# [WHAT TO PRODUCE]
Copy out every line of the records below that contains the word "irradiance".

*** Opening of RECORDS FOR THE TASK ***

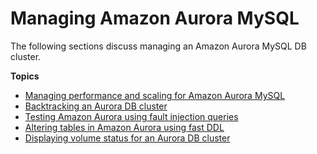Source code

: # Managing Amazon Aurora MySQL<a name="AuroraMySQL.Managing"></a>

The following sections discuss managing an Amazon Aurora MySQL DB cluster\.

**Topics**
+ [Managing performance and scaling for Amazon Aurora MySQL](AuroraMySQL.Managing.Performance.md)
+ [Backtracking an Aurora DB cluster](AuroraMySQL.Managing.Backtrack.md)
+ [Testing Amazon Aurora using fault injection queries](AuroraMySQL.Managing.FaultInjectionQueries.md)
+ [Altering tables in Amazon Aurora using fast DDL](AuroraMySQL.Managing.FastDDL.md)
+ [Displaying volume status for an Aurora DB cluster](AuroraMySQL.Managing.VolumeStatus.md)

*** Close of RECORDS FOR THE TASK ***
*** Opening of RECORDS FOR THE TASK ***

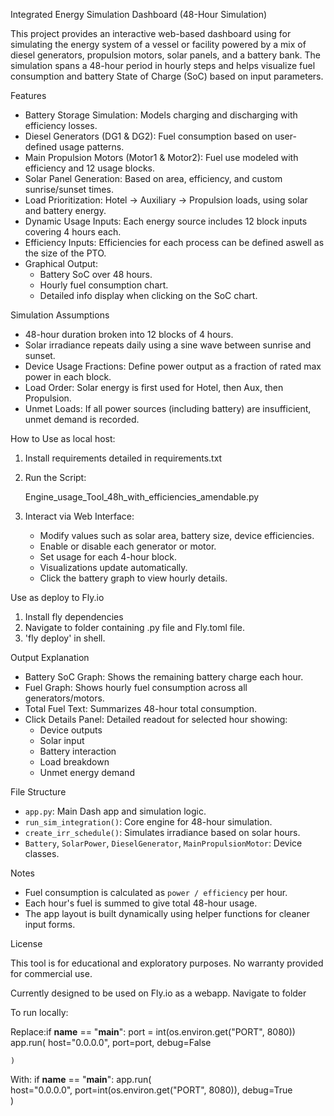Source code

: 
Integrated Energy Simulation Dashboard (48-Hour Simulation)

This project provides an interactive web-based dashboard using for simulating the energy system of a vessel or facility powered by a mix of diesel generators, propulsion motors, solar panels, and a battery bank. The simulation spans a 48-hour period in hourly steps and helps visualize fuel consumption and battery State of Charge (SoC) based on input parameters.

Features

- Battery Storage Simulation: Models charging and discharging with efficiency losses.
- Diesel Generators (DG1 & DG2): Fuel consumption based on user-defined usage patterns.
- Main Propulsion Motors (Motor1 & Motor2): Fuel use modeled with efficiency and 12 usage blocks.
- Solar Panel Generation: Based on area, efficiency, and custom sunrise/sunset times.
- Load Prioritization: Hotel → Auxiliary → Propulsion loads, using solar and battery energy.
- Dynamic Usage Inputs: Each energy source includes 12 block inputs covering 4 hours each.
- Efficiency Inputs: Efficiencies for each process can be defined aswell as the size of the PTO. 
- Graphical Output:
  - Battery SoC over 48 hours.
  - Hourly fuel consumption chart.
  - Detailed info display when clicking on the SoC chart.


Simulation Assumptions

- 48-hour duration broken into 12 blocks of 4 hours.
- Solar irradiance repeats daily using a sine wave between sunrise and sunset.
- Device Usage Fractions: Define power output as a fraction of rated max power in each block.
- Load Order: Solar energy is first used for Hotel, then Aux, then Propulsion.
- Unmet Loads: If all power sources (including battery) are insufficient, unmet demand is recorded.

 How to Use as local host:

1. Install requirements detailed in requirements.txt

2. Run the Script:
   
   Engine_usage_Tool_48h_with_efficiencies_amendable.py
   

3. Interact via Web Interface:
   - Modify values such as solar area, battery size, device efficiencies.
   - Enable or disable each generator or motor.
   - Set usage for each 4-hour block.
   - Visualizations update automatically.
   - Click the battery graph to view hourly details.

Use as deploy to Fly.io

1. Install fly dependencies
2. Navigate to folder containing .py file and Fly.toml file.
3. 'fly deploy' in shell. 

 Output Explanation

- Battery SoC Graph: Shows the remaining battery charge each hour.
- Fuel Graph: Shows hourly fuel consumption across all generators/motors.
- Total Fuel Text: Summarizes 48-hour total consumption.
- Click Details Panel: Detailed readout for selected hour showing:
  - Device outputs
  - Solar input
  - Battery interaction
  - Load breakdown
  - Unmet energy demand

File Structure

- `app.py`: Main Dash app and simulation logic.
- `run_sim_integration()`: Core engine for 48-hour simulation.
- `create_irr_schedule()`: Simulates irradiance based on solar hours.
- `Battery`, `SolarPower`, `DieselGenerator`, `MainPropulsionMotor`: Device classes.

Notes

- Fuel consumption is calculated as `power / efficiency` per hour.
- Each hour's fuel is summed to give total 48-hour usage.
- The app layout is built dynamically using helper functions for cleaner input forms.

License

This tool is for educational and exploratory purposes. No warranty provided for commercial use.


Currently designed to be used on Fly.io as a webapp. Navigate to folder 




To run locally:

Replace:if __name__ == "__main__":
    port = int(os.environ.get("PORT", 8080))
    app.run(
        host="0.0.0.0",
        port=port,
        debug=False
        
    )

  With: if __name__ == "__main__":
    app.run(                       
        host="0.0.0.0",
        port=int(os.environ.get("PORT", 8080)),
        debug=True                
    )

*** Close of RECORDS FOR THE TASK ***

# [RESULT FOR THIS EXERCISE]
- Solar irradiance repeats daily using a sine wave between sunrise and sunset.
- `create_irr_schedule()`: Simulates irradiance based on solar hours.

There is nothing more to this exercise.